Sunday, October 2, 2011

New Beaded Wire-Wrapped Bangle

Happy October!!

I have had such a productive week! I completed 3 brand new designs, start to finish, plus I finished a custom-ordered kumihimo necklace and matching bracelet, and totally wowed their new owner. Always such a relief when the customer is happy!

I am so fortunate to have a full-time studio to work in - a dedicated place to design, create, photograph, and sell my work. But the downside is that it is 45 minutes away from my home, and I frequently leave all my computer work for my evenings and days off, and then realize I've left my memory card, or flash drive, or some other important documents sitting on the computer at work. And that's where I find myself today.

I was so proud to finish all these designs AND get all the pics taken and downloaded and edited, all in the same week! And now I find myself ready to blog about it, and my pics are literally in another state. So I will give you a little taste of one of my creations, and leave the rest for later on.
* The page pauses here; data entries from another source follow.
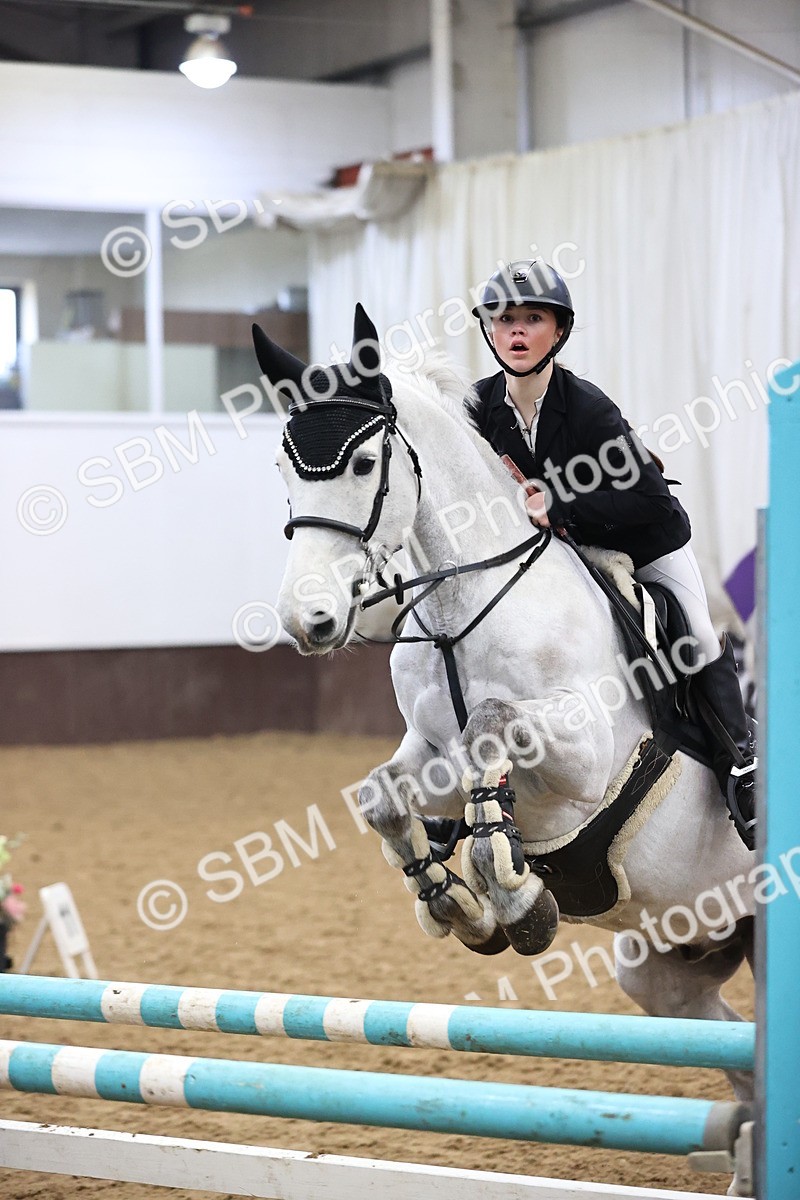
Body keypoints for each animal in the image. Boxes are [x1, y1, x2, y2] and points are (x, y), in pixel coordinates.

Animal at [253, 305, 756, 1128]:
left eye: (363, 465)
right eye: (282, 470)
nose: (308, 620)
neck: (467, 600)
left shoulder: (588, 759)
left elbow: (490, 721)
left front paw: (513, 895)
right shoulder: (430, 750)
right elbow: (382, 794)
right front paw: (455, 903)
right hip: (680, 951)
This is an absolutely delicious, lush, beaded sterling silver bangle. These red-banded agate beads are 12mm rounds, faceted and highly polished, and I fell in love with their rich coloration and swirls. The pinks range from the palest pink to a deep fuchsia, and the beads are so polished they literally look wet. They reminded me of freshly picked and washed raspberries! (I actually took to calling them "raspberry agate"). The minute I found these beads I nabbed them and stuffed them into my stash (you know what I'm talking about - we are all bead hoarders!), just waiting for the right project. And now I wish I had another strand!

This is a beaded wire bangle that I have made a number of times - it calls for 4 mm beads, and is fun to make. So I figured - 4mm, 12mm - what's the difference? Well, not exactly, but that's sort of what I thought - I figured I would just have to make a few "modifications" for the larger beads.


These beads were SO much bigger, and SO much heavier, that this became an almost overwhelming issue of engineering. I had to account for the bangle itself being wider, as well as the sizing being completely different because of the beads' diameter, and I also had to buttress the wires themselves just to get them to stay in bundles as I wrapped.
So I added lots of wraps along each side of the wire - these started out to be structural elements, but after I had done a few, I realized they looked great, so I decided to make a pair between each bead. These wires added both strength and texture to the bangle.
And while the sterling silver wire is perfect with these bright pink beads, the beads themselves are the real stars in this bracelet! This is such a bright, bold, dramatic accessory for so many different occasions. It can be dressed up, dressed down - it is so much fun! And it's available in my Etsy shop!

Many thanks to those of you who took the time to read my BSBP essay and leave comments. I visited each and everyone of my fellow BSBP participants, read every word, and was awed by all the talent.I know what a time commitment it was for those who blog-hopped for BSBP, and I truly appreciate your efforts and words. Thanks again!